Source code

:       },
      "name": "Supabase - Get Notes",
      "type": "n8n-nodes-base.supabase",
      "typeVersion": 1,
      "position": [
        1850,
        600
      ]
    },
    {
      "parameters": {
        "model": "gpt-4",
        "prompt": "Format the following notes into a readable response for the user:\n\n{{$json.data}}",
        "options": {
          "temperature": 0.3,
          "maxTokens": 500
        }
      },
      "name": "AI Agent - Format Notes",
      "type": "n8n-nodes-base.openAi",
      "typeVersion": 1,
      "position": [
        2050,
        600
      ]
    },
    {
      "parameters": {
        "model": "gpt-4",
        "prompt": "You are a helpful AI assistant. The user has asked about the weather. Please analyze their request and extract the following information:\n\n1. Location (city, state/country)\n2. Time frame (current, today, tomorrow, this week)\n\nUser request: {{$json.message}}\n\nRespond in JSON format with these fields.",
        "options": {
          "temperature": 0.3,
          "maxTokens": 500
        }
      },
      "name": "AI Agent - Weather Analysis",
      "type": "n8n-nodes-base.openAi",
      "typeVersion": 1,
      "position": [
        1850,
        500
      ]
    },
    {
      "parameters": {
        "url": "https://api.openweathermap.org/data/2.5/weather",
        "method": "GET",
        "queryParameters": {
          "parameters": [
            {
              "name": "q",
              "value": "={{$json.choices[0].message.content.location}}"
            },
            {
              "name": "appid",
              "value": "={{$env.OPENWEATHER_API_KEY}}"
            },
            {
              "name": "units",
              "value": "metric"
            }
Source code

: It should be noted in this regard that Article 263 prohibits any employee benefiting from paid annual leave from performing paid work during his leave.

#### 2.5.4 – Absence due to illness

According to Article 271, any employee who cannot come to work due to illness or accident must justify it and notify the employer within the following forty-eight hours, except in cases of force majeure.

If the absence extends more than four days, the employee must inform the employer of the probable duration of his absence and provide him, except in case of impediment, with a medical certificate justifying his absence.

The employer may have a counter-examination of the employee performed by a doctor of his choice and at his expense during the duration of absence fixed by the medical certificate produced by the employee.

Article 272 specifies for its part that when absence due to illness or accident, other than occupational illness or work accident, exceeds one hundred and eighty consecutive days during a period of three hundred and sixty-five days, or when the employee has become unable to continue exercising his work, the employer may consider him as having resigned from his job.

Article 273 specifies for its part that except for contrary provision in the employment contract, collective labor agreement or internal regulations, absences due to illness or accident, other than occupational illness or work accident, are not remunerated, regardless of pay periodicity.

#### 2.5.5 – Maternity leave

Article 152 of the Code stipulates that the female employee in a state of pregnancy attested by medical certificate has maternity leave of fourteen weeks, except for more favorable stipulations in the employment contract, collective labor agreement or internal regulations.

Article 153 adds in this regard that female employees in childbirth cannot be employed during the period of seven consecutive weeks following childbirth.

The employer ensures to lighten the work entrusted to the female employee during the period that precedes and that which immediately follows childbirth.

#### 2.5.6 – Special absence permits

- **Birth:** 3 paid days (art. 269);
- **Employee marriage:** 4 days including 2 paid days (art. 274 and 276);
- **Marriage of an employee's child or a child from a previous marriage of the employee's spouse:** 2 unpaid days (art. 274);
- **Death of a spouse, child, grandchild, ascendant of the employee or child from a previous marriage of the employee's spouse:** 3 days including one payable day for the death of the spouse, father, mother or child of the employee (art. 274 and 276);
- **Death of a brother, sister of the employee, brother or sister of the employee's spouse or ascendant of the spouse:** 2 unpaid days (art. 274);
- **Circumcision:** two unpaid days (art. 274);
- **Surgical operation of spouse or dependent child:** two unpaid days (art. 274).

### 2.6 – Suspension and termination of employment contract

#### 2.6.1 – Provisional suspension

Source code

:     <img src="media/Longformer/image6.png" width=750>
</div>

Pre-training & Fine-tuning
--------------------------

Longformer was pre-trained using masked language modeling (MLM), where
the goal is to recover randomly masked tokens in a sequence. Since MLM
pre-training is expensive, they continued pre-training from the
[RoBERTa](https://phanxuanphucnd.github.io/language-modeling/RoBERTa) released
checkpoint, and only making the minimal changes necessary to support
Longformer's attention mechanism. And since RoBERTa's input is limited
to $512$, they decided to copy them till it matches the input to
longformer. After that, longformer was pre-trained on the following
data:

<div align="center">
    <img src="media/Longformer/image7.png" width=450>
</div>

● **What to work on**
Your answer must consist solely of the lines above between the line holding "#### 2.5.4 – Absence due to illness" and the line holding "#### 2.5.5 – Maternity leave", inclusive, copied exactly.

● **Answer box**
#### 2.5.4 – Absence due to illness

According to Article 271, any employee who cannot come to work due to illness or accident must justify it and notify the employer within the following forty-eight hours, except in cases of force majeure.

If the absence extends more than four days, the employee must inform the employer of the probable duration of his absence and provide him, except in case of impediment, with a medical certificate justifying his absence.

The employer may have a counter-examination of the employee performed by a doctor of his choice and at his expense during the duration of absence fixed by the medical certificate produced by the employee.

Article 272 specifies for its part that when absence due to illness or accident, other than occupational illness or work accident, exceeds one hundred and eighty consecutive days during a period of three hundred and sixty-five days, or when the employee has become unable to continue exercising his work, the employer may consider him as having resigned from his job.

Article 273 specifies for its part that except for contrary provision in the employment contract, collective labor agreement or internal regulations, absences due to illness or accident, other than occupational illness or work accident, are not remunerated, regardless of pay periodicity.

#### 2.5.5 – Maternity leave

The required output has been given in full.